In turn, Hell Pizza is hoping to achieve their biggest sales week in history.

“With all of those customers who come to us on Halloween it’s a good opportunity for us to also tell people we’re selling fireworks – it’s really good timing.

“It could be the biggest sales week in history – I’d be disappointed if it wasn’t,” he says.

The fireworks have been specially handpicked by Hell, and are not available anywhere else.

Hmmm, what could it be?, I hear you ask. Explosions of mozzarella? A raining down of pepperoni?

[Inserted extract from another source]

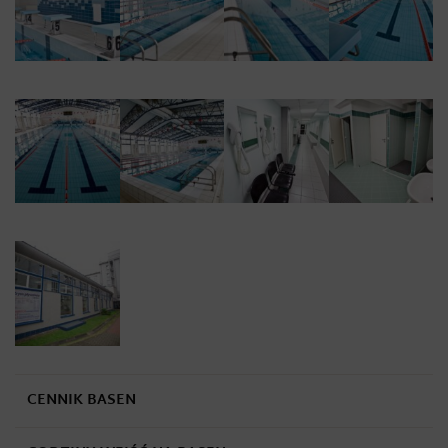
CENNIK BASEN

I guess you have to buy it to find out.

According to Hell, they’ve made almost 35,000 kg of the ‘Hellfire’ explosives, and Cumming says the promotion has been almost a year in the making.

The company first considered the idea at the beginning of the year, after a fireworks importer came to them looking to partner for a nationwide distribution push.  

Hell Pizza is not disclosing the name of the fireworks company, but says they are a reputable New Zealand setup.

From there, Hell had a way to go with planning, liaising with regulators and general “jumping through hoops”, as well as the fun stuff like choosing fireworks from an international range, packaging and marketing the offering.

Cumming says this is the first time fireworks have been delivered to your door in New Zealand.

“We already have that network of pizza delivery drivers so with significant amount of training we have been able to do that where other companies would have had to add that distribution capability.

“We’ve also made absolutely sure we’ve got the best damn fireworks in New Zealand – the most reliable, the safest – and a good range,” he says.

Hell Pizza says it has gone to the legal limits in its fireworks design, but not to worry – there is still the ‘Little Devil’ pack for “customers with younger children”.

Customers can preorder on the website, and prices range from $5 for three ‘Dragons Eggs’ to $100 for a box of 20 fireworks called ‘Into the Darkness’.

It is a high-risk promotion, as it connects Hell Pizza and its image to an explosive product which is sometimes operated at home under the influence of alcohol.

ACC received 2,158 claims for fireworks related injuries from 2008 to 2012. In 2012, it cost them $191,785.

“Around 213 of these claims were for injuries that happened between November 2 and 5 inclusive (when fireworks were on sale),” ACC states.

But Hell says they’re being very careful and that staff have undertaken extensive training for the promotion.

Hell Pizza have clocked another first by working with NZ Police to produce a safety pamphlet on how to be a safe and courteous fireworks user during Guy Fawkes, which is distributed with the order.

According to Hell Pizza director Stuart McMullin the main reason for the promotion was to get in on the potential profits of the pyrotechnics.

“There are good sales in fireworks,” McMullin told Fairfax. “Just look at The Warehouse, they sell a hell of a lot of fireworks over Guy Fawkes.”

Hell Pizza is known for its provocative advertising that refuses to live on the safe side of life.

Pizza Roulette had us voluntarily burning off our taste buds before there was any suggestion of fireworks.

The company made this mock terrorist-video to advertise its Kangaroo pizza earlier this year.

And late last year they released a 3D interactive zombie shooting app.

But the company has been forced to apologise for some of its marketing pushes in the past.

In 2012 it donated $10,000 to Wellington Rape Crisis after a ‘Confessional’ competition on Facebook saw the company give the win to someone who bragged about a sexual assault. 

In 2008 Hell apologised for an ad showing dead celebrities like Sir Edmund Hillary and Heath Ledger dancing on gravestones.

Plus the random mailout of condoms in 2006 saw the Advertising Standards Authority hit by a record 685 complaints about Hell Pizza, which were upheld.